Am Anfang jedes Kapitels ist immer ein Abschnitt in der Vergangenheit eingefügt. Diese Abschnitte sind fantastisch und geben einem einen viel besseren und intensiveren Eindruck auf ihre Beziehung und wie die Beiden zueinander gestanden und was sie erlebt haben. Oft hilft es einem, gewisse Situationen besser zu verstehen.

Die Charaktere
Adele: Ich liebe ihre Art.
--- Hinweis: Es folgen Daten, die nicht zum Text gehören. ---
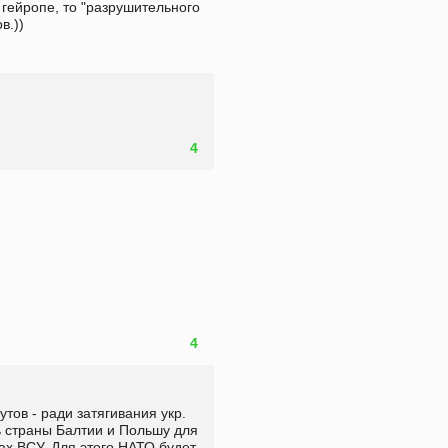
гейропе, то "разрушительного 
в.))
4
4
тов - ради затягивания укр. 
ь страны Балтии и Польшу для 
х ВСУ. Для этого НАТО будет 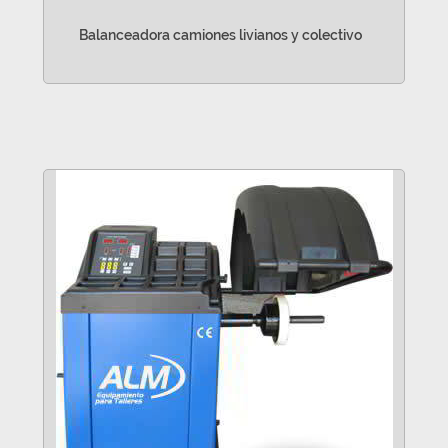
Balanceadora camiones livianos y colectivo
VER MÁS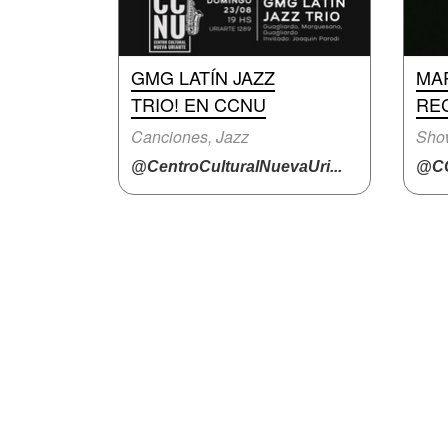
GMG LATÍN JAZZ
MA
TRIO! EN CCNU
RE
Canciones, Jazz
Show
@CentroCulturalNuevaUri...
@CC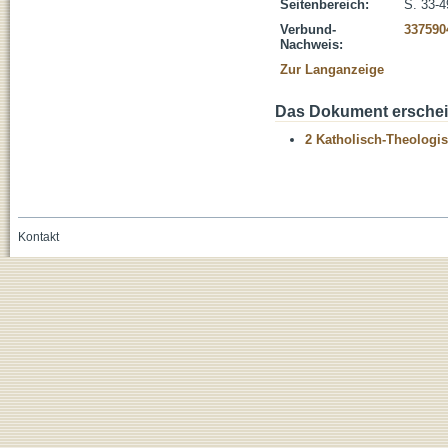
Seitenbereich:
S. 33-4
Verbund-
337590
Nachweis:
Zur Langanzeige
Das Dokument erschein
2 Katholisch-Theologis
Kontakt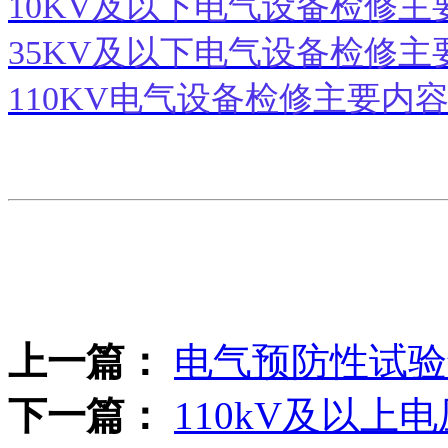
10KV及以下电气设备检修主
35KV及以下电气设备检修主
110KV电气设备检修主要内
上一篇：
电气预防性试验
下一篇：
110kV及以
Sie hat so einen trockenen Humor und scheint sich von nichts unterkriegen zu lassen. Oft ist sie diejenige, die mit ihrer lockeren Art für lustige Momente sorgt. Nur ein bisschen Naiv kommt sie mir vor.

Pete wirkt durch seine Sprache und sein ganzes auftreten viel jünger als 40, dadurch fällt einem der Altersunterschied zu Adele kaum auf. Nur wird dies leider immer wieder thematisiert.

Pete verwirrt den Leser und Adele mit seinem Verhalten immer wieder, denn er kann sich selbst nicht richtig entscheiden und gibt immer wieder widersprüchliche Signale. Es gibt auch Situationen, die einfach nicht in Ordnung sind und das ändert sich leider bis zum Ende des Buches nicht, sondern wird eher schlimmer. Ich bin absolut kein Fan von Pete. Er geht mir mit seinen ständigen Meinungsänderungen echt auf die Nerven und da verstehe ich auch Adele nicht, dass sie es einfach so mitmacht. Er stößt sie weg und im nächsten Moment beschließt er einfach irgendwas, was Adele dann so hinnehmen muss, ob sie nun will oder nicht. Einfach unglaublich! Die Chemie zwischen den Beiden geht im Laufe des Buches leider immer mehr verloren und sie schienen auch gar nicht mehr zusammen zu passen. Echt schade, denn das Buch hat so vielversprechend begonnen.

Fazit
Der Schreibstil war zwar gut, aber die Handlung lässt zu wünschen übrig und wirkt ab der Hälfte des Buches eher schwammig und erzwungen. Das größte Problem ist allerdings die mangelnde Sympathie zu Pete und das Unverständnis gegenüber Adele. Ich bin einfach nur enttäuscht von den beiden und finde es schade, da das Buch so vielversprechend begonnen hat.